Having used spec-kit recently for development I'd like to report some concerns. In the main I agree with the design philosophy at a high level. However:

  • Firstly, after several hours work, I have a wonderfully specified app, but the implementation is poor, I should not have to specify that the AI should not use deprecated js methods for example, that is just assumed.
  • There is no workflow that shows how to go from specifications to debugging code; is the issue an issue in the specifications or an issue in the implementation? I should not have to re-write the specifications to fix a bug, or maybe I do? Maybe I have to re-write the specifications every time the AI incorrectly implements something. Fine-tuning specifications is a nightmare on this point.
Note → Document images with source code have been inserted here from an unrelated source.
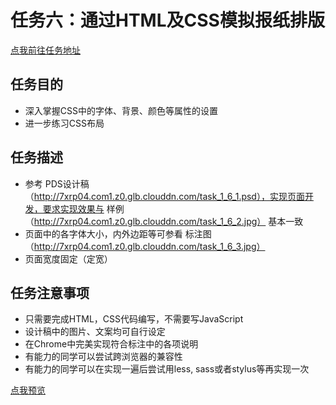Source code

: # 任务六：通过HTML及CSS模拟报纸排版
[点我前往任务地址](http://ife.baidu.com/course/detail/id/99?t=1491458368355#learn)

## 任务目的
+ 深入掌握CSS中的字体、背景、颜色等属性的设置
+ 进一步练习CSS布局

## 任务描述
+ 参考 PDS设计稿（http://7xrp04.com1.z0.glb.clouddn.com/task_1_6_1.psd），实现页面开发，要求实现效果与 样例（http://7xrp04.com1.z0.glb.clouddn.com/task_1_6_2.jpg） 基本一致
+ 页面中的各字体大小，内外边距等可参看 标注图（http://7xrp04.com1.z0.glb.clouddn.com/task_1_6_3.jpg）
+ 页面宽度固定（定宽）

## 任务注意事项
+ 只需要完成HTML，CSS代码编写，不需要写JavaScript
+ 设计稿中的图片、文案均可自行设定
+ 在Chrome中完美实现符合标注中的各项说明
+ 有能力的同学可以尝试跨浏览器的兼容性
+ 有能力的同学可以在实现一遍后尝试用less, sass或者stylus等再实现一次

[点我预览](https://houruyaogeili.github.io/baiduIFE/小薇学院/task6/index.html)
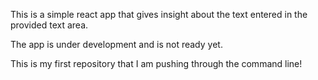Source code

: This is a simple react app that gives insight about the text entered in the provided text area.

The app is under development and is not ready yet.

This is my first repository that I am pushing through the command line!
  • GitHub is not just for tracking features, but also for tracking issues/bugs. some debugging tool needs to be aware of the specifications and track the gap between the spec and the bug. Bugs are tracked against features.
  • There is often an as specified vs as implemented gap, which we probably need a KPI around as a good SRE would do.
  • I don't want the AI to spend more time re-writing or writing specifications than it does writing code. Why? Because it feels like there is a threshold where more time spent on specs doesn't not equate to better app/code. Indeed there is a $ cost-factor here, where the $ cost of time writing/rewriting specs is costing me more than the $ cost of writing code. This doesn't feel right. If I can get a better implementation from an LLM without using spec-kit at lower $ cost, then Houston has a problem. There needs to be KPIs around this threshold. Not everyone has infinite $ to spend on an LLM writing specs.
  • We need to avoid at all costs the "great specs - no MVP" problem.
  • If I am to be an orchestrator/PM/System Engineer of many agents, and no longer a developer, I want dashboards on the performance of my agents. And they need to learn how to self improve based on the spec-bug gap. Is the agent that uses a specific system/normal prompt fixing more or less bugs, and or better and writing and implementing specs? Can they learn from each other's prompts, as whatever works.
  • We now appear to have two types of SRE: Site Reliability Engineering, and Spec Reliability Engineering and the two need to relate to each other

I'm sure there is more, but for now, if we shift left from Development to Spec Engineering, then there is a burden on the tooling to self-improve, not the developer.